**Texte extrait:**
----

Est illicite, au regard de l’article 1162 du code civil, le contrat par lequel un notaire – nommé pour la création d’un office dans une zone d’installation libre à la suite d’un tirage au sort, sans avoir l’intention réelle de s’installer – cède pour un prix symbolique de 1 € son droit de présentation en faveur d’un notaire déjà en exercice mais qui n’a pas obtenu un rang suffisant. En ce qu’elle heurte les dispositions d’ordre public ayant pour objet de prévoir des modalités de départage entre des demandeurs disposant d’un égal droit à être nommé sur un office notarial nouvellement créé, la cession litigieuse est atteinte d’une nullité absolue que le garde des Sceaux, ministre de la Justice, est légitime à demander.

La lecture de cet arrêt est doublement intéressante car, sous un contentieux relatif à la procédure a priori très spécifique de cession d’un office notarial, c’est une question plus générale de conformité d’un contrat à l’ordre public qui se découvre.

L’affaire débuta sous les meilleurs auspices : un diplômé notaire eut la chance d’être tiré au sort à Paris. Or l’heureux lauréat n’entendait pas réellement profiter de cette opportunité et, pour permettre à un notaire déjà installé mais moins bien classé que lui de postuler à la reprise de cet office, il lui céda son droit de présentation pour la somme symbolique de 1 €. C’est alors que le cessionnaire demanda sa nomination pour occuper ce nouvel office, ainsi que la suppression de celui au sein duquel il exerçait jusque-là. Mais la direction des affaires civiles et du sceau du ministère de la Justice ne répondit jamais à sa demande.

----

**Objectif de l'exercice:** Reproduisez à l'identique, dans le texte sur la cession d'un office notarial, tout ce qui s'étend de « La lecture de » jusqu'à « à sa demande. ». Les enregistrements n'interviennent en rien ici.

----

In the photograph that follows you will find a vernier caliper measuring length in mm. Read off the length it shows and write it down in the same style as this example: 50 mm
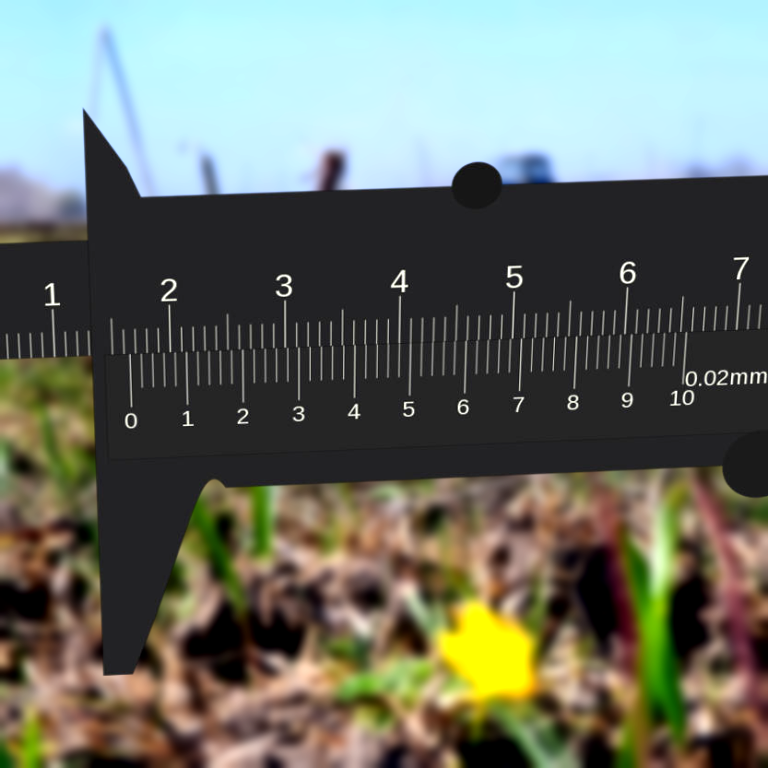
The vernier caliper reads 16.5 mm
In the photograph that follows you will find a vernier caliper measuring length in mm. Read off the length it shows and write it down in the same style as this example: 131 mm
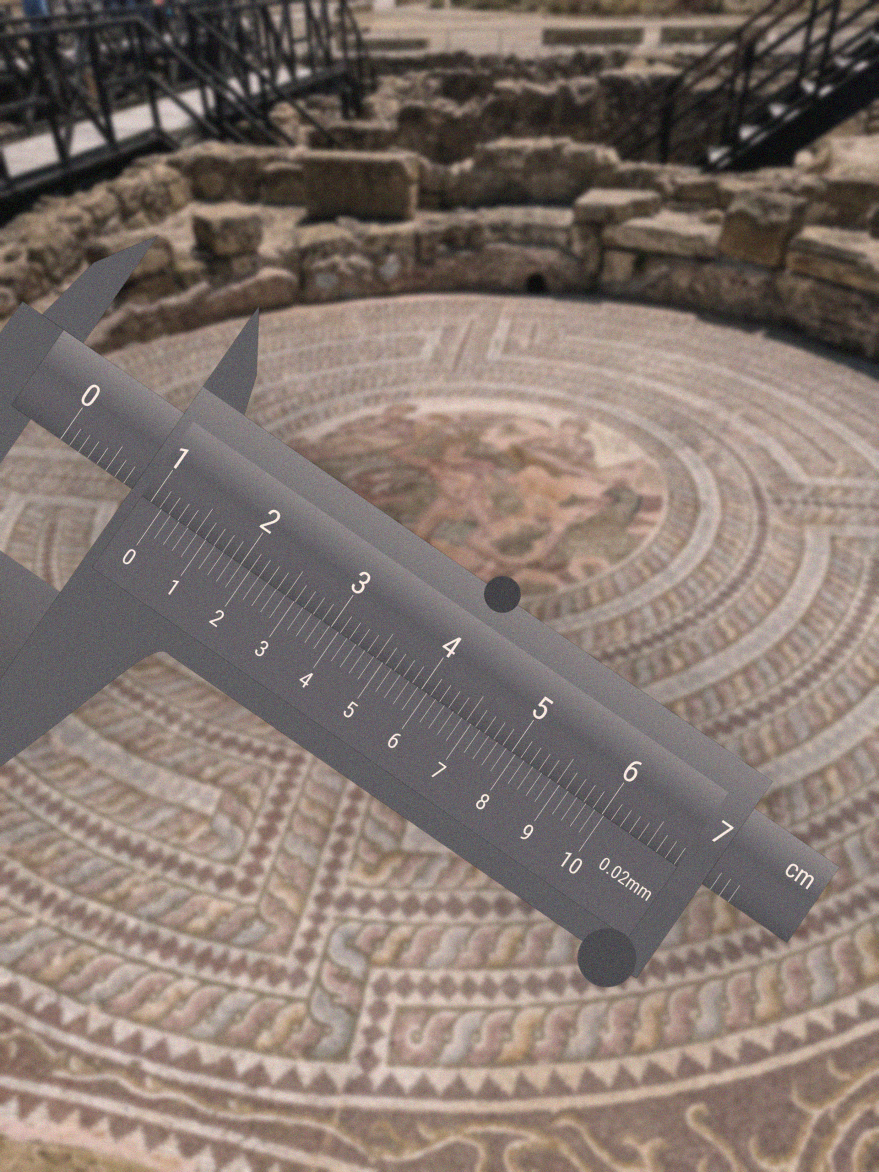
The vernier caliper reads 11.2 mm
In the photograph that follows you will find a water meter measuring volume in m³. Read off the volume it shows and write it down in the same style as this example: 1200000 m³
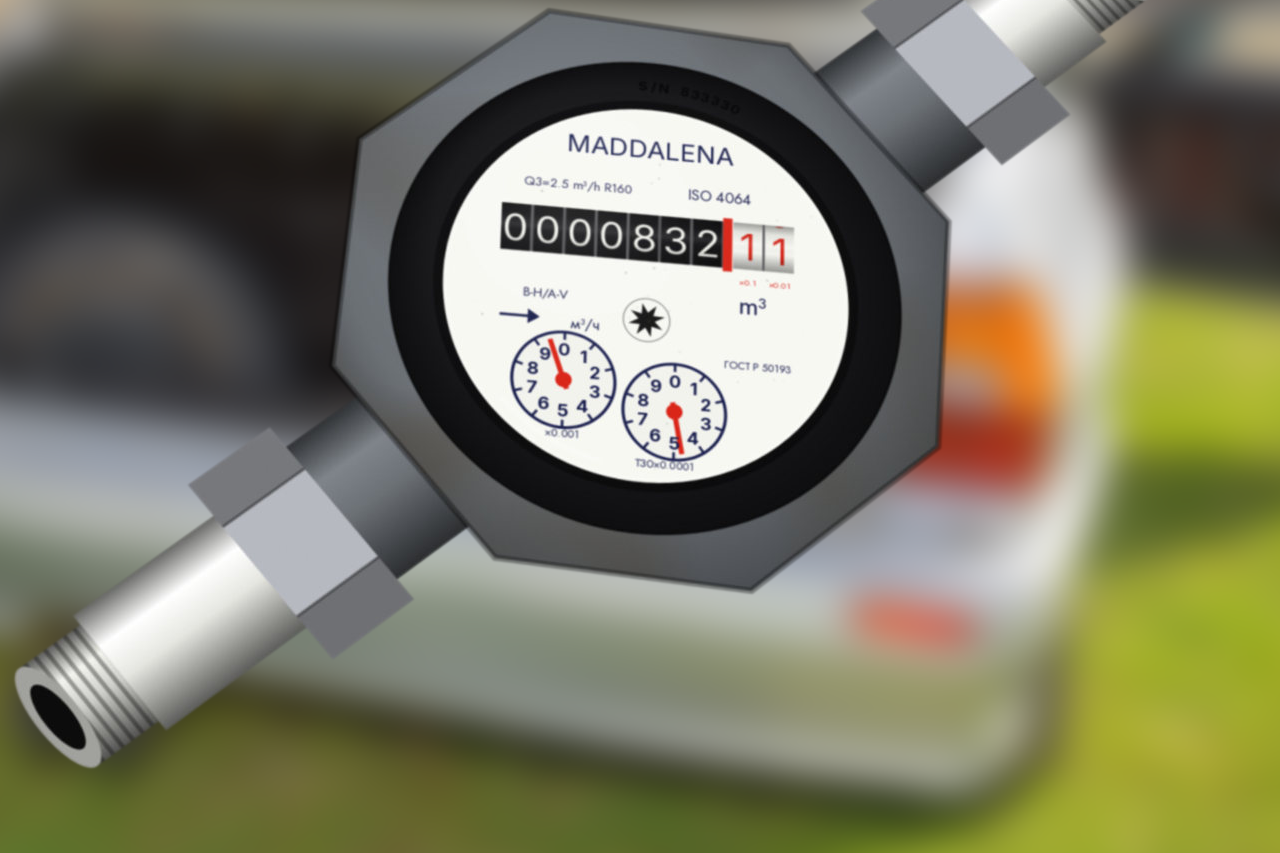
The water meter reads 832.1094 m³
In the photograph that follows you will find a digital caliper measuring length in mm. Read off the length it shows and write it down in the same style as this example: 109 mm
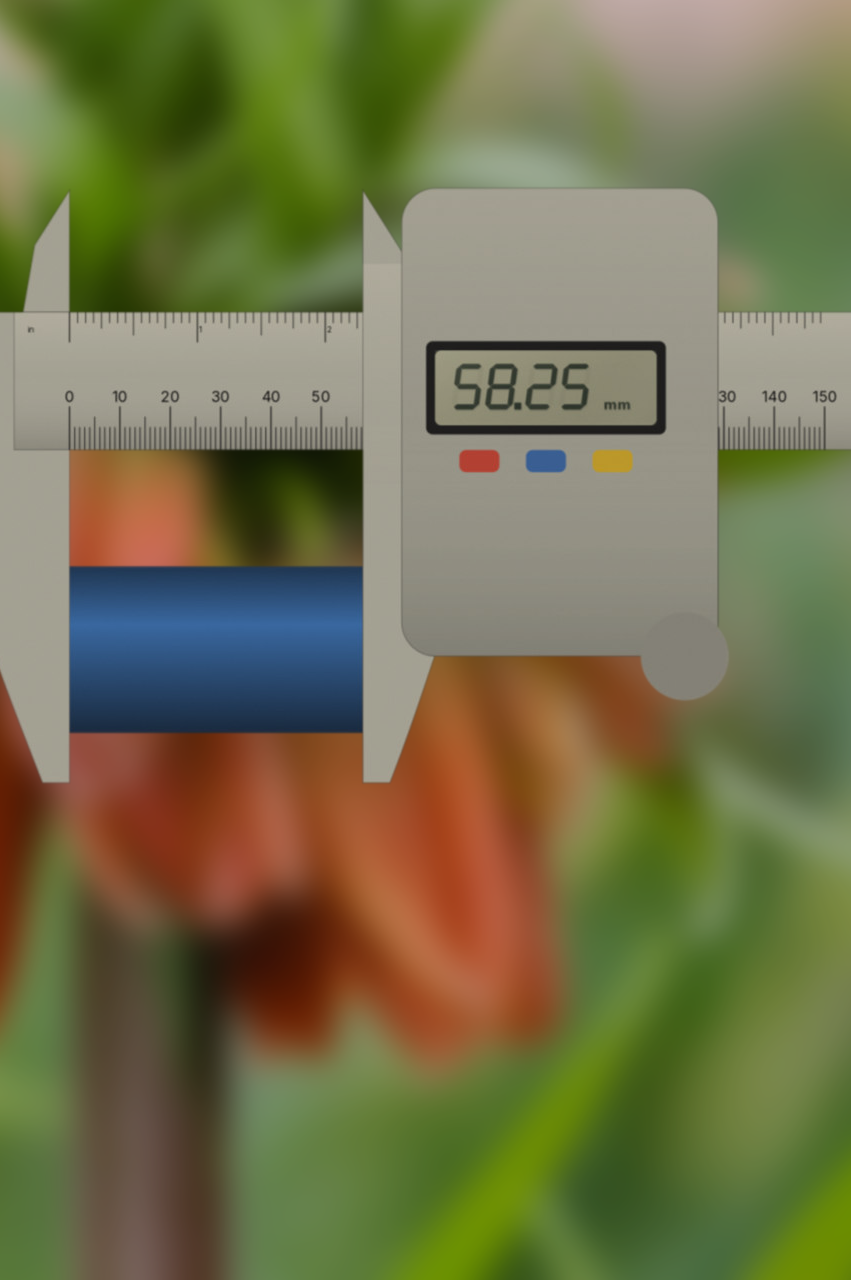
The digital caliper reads 58.25 mm
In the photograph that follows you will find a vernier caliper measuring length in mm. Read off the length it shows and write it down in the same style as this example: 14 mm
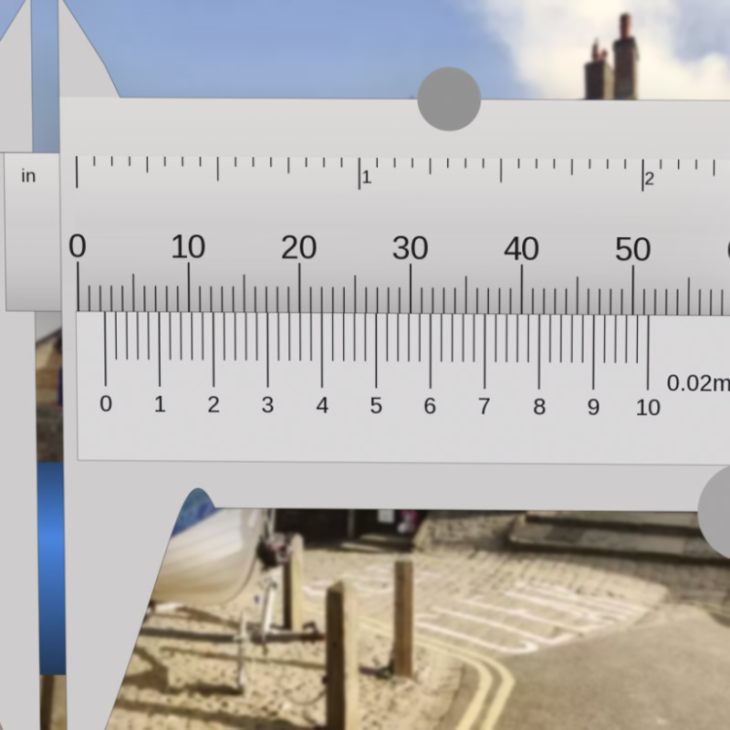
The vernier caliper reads 2.4 mm
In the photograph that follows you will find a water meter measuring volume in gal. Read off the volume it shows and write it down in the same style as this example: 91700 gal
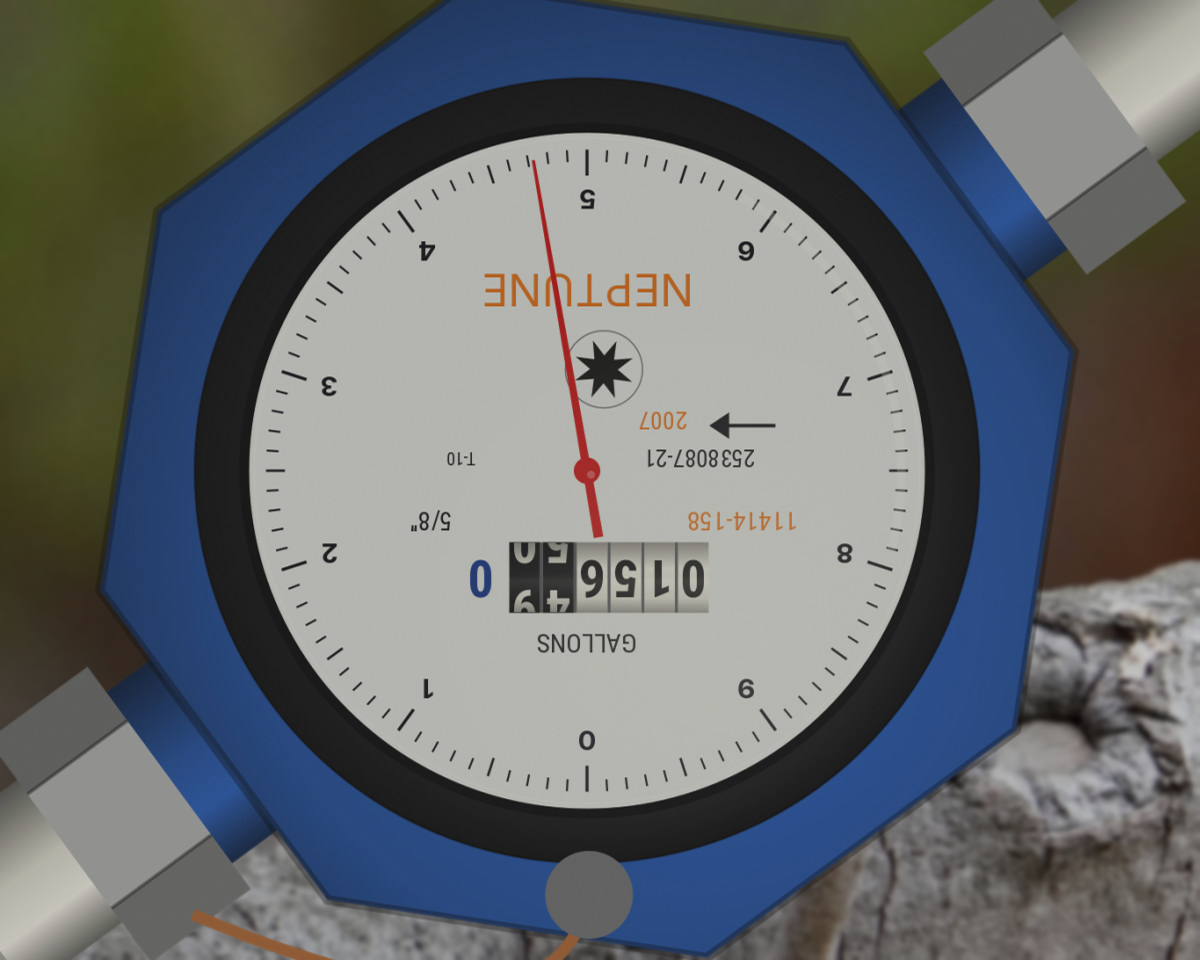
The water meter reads 156494.7 gal
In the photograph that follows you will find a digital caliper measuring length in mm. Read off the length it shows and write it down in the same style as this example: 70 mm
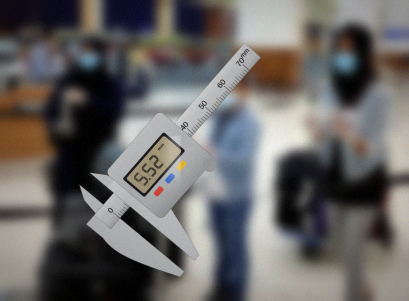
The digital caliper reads 5.52 mm
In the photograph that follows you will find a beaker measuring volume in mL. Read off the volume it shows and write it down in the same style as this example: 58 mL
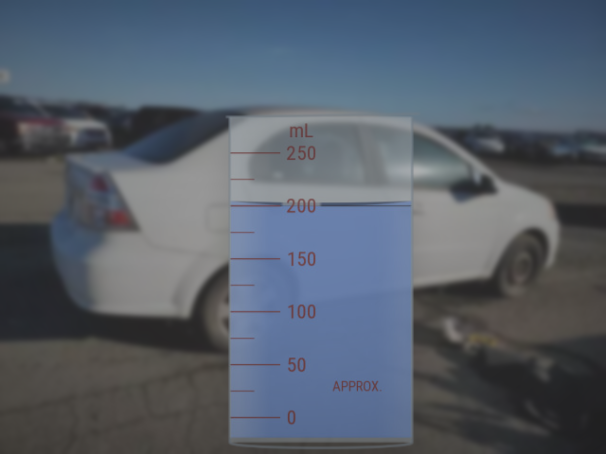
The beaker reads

----

**Résultat de l'exercice:**
La lecture de cet arrêt est doublement intéressante car, sous un contentieux relatif à la procédure a priori très spécifique de cession d’un office notarial, c’est une question plus générale de conformité d’un contrat à l’ordre public qui se découvre.

L’affaire débuta sous les meilleurs auspices : un diplômé notaire eut la chance d’être tiré au sort à Paris. Or l’heureux lauréat n’entendait pas réellement profiter de cette opportunité et, pour permettre à un notaire déjà installé mais moins bien classé que lui de postuler à la reprise de cet office, il lui céda son droit de présentation pour la somme symbolique de 1 €. C’est alors que le cessionnaire demanda sa nomination pour occuper ce nouvel office, ainsi que la suppression de celui au sein duquel il exerçait jusque-là. Mais la direction des affaires civiles et du sceau du ministère de la Justice ne répondit jamais à sa demande.